Selected excerpt -
########################################

Abstract

In this paper, I focus on the process of building a dissertation that honored the Black souls of my undergraduate participants along with my own Black soul as a form of resistance to advance racial equity in higher education. Through endarkened narrative inquiry, this paper will address the internal tensions I navigated in building a dissertation that centered Blackness through the prism of what I have conceptualized as Black Finesse. I unveil components from my dissertation that manifested a shift in how knowledge generation can be developed and written. I conceptualized a methodology entitled race-grounded phenomenology (RGP) and call for a re-imagining of qualitative research around the ways Black students navigate higher education. I reflected upon the internal tensions and mental leaps of my dissertation process through theoretical decolonial inquiry. As decolonial praxis to unmake the canon of research and dissertation creation, I lean upon four elements of decolonizing higher education as a way to reimagine decolonial futures that were actualized via my dissertation process.

########################################

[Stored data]
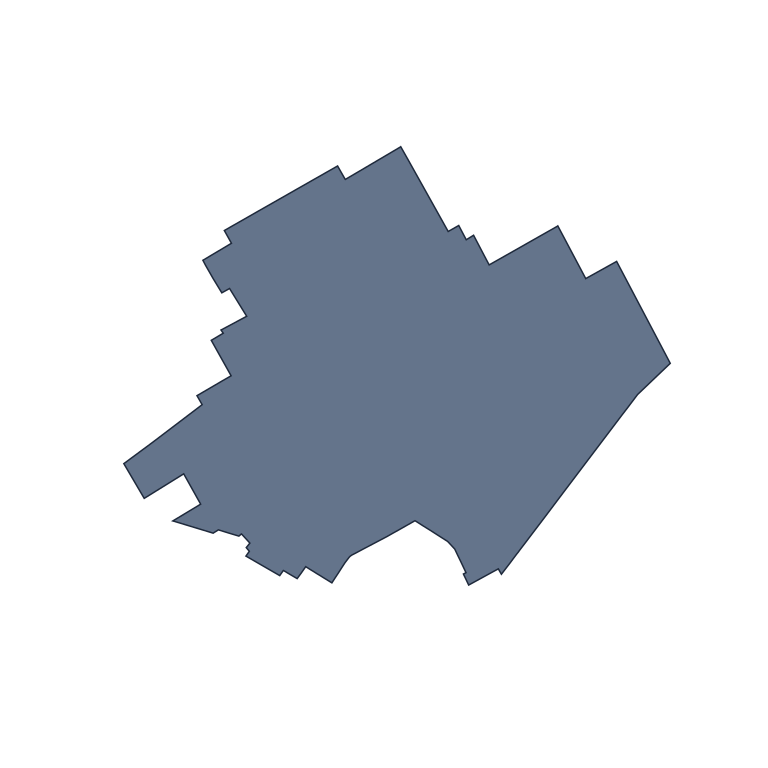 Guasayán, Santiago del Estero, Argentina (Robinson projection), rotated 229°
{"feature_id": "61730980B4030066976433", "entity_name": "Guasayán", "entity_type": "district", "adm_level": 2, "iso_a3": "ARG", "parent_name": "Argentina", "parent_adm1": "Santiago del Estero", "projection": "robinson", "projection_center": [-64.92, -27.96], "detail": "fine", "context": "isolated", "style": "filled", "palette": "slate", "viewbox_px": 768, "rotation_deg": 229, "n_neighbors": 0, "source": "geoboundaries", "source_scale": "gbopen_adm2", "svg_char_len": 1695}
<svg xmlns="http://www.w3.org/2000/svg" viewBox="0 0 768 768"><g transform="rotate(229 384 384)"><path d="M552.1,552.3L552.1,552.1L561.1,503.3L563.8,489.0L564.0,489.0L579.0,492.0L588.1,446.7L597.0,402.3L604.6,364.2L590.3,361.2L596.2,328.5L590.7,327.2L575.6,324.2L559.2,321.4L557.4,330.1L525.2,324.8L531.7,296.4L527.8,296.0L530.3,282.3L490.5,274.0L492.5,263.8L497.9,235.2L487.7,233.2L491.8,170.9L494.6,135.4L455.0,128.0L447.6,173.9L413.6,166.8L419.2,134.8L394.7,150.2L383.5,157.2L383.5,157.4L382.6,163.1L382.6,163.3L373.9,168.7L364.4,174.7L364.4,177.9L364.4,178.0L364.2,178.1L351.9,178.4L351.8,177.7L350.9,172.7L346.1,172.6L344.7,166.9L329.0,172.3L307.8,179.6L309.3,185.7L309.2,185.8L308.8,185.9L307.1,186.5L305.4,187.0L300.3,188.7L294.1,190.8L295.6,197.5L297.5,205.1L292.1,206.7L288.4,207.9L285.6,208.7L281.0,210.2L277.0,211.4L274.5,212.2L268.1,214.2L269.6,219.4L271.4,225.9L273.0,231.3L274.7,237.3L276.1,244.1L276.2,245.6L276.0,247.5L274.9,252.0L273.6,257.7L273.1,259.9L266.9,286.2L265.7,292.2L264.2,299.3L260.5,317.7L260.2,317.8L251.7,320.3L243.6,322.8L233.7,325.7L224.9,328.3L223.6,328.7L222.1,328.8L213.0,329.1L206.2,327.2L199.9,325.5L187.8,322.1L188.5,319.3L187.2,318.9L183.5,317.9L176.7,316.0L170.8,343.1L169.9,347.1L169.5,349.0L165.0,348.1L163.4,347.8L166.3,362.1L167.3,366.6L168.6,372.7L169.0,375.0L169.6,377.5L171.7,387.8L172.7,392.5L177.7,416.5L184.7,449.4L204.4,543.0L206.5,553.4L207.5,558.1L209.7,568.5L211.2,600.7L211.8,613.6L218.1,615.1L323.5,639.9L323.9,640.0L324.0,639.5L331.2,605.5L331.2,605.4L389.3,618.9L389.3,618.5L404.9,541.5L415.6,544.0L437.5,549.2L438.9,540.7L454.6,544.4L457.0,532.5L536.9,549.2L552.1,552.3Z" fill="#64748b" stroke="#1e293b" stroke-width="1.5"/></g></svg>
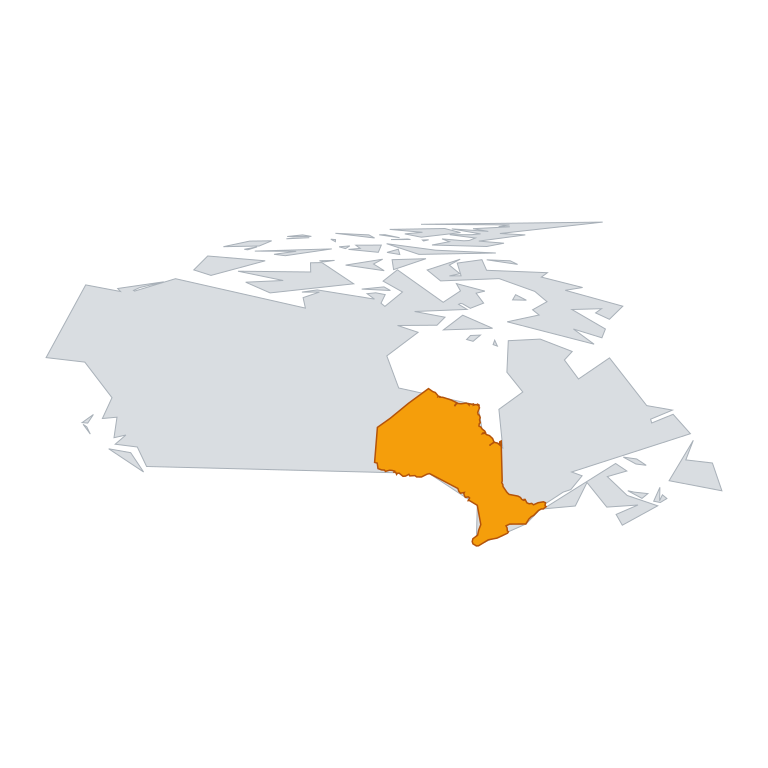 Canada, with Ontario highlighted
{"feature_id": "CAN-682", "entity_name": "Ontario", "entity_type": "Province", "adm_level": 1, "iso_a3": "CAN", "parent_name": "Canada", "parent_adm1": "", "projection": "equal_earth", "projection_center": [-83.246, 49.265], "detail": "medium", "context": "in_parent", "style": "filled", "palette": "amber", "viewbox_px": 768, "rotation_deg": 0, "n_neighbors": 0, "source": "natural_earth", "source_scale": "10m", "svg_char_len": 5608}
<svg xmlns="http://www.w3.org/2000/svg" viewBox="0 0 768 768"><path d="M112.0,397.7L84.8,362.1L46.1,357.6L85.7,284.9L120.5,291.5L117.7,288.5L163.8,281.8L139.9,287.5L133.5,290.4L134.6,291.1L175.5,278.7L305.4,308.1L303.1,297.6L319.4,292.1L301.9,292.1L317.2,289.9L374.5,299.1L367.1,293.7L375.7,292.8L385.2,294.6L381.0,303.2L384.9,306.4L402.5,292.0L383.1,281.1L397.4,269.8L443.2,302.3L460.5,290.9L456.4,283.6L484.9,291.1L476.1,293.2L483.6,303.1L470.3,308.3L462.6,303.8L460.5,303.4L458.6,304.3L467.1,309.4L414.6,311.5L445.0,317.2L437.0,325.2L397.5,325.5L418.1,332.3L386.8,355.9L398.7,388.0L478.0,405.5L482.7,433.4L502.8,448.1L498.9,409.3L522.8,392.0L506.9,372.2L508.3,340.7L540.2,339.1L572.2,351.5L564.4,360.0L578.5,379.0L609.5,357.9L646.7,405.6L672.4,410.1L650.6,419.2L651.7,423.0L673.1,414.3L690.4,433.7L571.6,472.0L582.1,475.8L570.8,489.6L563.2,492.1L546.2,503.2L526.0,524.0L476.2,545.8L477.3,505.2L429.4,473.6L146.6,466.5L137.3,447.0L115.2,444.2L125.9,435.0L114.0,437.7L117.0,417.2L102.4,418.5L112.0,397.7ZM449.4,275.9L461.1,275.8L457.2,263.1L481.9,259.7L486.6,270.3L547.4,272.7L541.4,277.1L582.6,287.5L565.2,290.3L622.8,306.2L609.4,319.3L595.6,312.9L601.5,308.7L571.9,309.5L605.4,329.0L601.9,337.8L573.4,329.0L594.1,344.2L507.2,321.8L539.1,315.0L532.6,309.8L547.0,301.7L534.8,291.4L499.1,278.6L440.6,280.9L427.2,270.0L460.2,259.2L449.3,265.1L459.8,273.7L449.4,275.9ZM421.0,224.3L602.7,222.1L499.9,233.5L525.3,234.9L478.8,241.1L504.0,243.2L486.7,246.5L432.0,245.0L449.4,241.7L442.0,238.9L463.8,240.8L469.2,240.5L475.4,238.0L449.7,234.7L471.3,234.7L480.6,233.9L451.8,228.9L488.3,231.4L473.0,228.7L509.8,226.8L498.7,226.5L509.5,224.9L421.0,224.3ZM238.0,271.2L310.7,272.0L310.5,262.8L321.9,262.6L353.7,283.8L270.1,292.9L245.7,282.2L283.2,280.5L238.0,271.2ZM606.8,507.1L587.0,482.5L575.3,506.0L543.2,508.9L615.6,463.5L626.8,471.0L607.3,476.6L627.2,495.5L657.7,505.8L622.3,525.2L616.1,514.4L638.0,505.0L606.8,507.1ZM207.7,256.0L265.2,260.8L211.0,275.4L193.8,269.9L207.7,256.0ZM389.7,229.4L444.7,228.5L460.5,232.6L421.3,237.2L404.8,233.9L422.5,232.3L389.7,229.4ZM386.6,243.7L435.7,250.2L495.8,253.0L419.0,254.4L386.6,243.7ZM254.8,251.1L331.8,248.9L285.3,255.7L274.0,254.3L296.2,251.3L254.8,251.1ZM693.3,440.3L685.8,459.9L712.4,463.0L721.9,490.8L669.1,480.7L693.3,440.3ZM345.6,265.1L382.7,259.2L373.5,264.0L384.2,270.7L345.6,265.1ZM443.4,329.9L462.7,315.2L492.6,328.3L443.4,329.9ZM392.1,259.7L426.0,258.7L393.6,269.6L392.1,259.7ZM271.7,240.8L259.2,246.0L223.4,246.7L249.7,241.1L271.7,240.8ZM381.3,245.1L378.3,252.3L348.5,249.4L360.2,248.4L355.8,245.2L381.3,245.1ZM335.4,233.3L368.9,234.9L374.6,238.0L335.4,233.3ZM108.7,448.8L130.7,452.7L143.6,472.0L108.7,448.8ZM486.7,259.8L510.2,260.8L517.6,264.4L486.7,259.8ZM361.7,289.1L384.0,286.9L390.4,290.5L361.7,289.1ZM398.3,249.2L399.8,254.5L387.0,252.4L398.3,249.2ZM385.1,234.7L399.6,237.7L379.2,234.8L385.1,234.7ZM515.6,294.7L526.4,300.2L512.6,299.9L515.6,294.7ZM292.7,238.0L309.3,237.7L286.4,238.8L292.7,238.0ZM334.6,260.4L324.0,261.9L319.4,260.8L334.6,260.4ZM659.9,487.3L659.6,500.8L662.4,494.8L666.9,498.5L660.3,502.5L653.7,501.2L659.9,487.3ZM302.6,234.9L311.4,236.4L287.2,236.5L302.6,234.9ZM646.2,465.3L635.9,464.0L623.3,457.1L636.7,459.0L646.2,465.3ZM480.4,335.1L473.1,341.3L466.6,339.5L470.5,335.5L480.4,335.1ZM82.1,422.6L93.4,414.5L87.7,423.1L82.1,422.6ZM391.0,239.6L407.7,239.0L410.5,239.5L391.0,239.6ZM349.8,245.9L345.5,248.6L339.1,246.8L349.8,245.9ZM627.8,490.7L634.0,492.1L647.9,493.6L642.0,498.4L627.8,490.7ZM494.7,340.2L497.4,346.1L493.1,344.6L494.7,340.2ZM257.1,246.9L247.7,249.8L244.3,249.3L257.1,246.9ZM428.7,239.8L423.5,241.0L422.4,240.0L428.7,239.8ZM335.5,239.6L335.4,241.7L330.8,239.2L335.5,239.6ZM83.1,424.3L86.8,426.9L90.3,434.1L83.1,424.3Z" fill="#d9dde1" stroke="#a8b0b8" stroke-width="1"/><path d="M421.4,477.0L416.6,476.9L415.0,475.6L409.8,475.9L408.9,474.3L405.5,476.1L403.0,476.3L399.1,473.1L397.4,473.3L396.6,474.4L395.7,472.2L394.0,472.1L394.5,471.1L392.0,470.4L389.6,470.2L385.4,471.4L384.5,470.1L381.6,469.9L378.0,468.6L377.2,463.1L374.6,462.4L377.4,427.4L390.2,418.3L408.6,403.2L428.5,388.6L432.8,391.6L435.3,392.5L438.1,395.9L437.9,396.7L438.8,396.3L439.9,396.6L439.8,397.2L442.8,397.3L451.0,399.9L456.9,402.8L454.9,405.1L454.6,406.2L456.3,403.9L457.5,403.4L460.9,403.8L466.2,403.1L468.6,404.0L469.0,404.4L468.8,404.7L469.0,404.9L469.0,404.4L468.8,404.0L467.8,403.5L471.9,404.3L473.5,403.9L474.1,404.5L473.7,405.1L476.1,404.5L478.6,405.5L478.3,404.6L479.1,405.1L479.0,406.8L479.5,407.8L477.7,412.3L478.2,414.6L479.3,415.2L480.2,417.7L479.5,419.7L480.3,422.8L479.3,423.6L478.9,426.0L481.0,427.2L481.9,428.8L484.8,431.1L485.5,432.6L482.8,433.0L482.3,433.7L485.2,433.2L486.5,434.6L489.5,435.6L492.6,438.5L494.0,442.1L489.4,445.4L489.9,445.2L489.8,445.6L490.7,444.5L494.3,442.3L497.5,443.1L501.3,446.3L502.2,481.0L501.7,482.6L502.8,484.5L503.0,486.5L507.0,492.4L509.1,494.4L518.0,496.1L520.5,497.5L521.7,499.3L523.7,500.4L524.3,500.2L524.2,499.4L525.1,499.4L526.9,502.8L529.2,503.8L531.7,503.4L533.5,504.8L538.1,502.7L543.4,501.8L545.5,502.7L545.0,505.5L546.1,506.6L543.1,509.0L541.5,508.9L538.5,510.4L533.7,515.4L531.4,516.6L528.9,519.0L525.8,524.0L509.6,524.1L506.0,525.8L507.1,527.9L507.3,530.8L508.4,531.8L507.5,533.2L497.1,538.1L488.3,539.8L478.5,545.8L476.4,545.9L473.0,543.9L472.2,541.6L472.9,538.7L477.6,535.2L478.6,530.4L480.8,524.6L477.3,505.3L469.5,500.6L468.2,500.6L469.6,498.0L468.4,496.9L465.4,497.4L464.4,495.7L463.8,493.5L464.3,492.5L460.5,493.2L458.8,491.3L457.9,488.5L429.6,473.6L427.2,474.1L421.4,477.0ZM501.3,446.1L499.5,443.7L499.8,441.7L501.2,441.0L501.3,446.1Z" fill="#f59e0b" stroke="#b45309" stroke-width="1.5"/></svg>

########################################

Set tasks -
(a) Rewrite the abstract's paragraph that begins "In this paper, I focus" as a short bulleted list that keeps its main facts.
(b) Answer these questions from the abstract:
(i) Through what kind of inquiry does the paper address the internal tensions of building the dissertation?
(ii) What is the name of the methodology the author conceptualized?
(iii) How many elements of decolonizing higher education does the author lean upon?

Answers provided -
(a)
- The paper focuses on building a dissertation that honored the Black souls of the undergraduate participants and the author's own Black soul, as resistance to advance racial equity in higher education.
- Using endarkened narrative inquiry, it addresses the internal tensions of centering Blackness through the prism of Black Finesse.
- It reveals parts of the dissertation that shifted how knowledge generation can be developed and written.
- It introduces a methodology called race-grounded phenomenology (RGP) and calls for re-imagining qualitative research on how Black students navigate higher education.
- It reflects on the internal tensions and mental leaps of the dissertation process through theoretical decolonial inquiry.
- It draws on four elements of decolonizing higher education to reimagine decolonial futures that the dissertation process made real.

(b)
(i) Endarkened narrative inquiry.
(ii) Race-grounded phenomenology (RGP).
(iii) Four.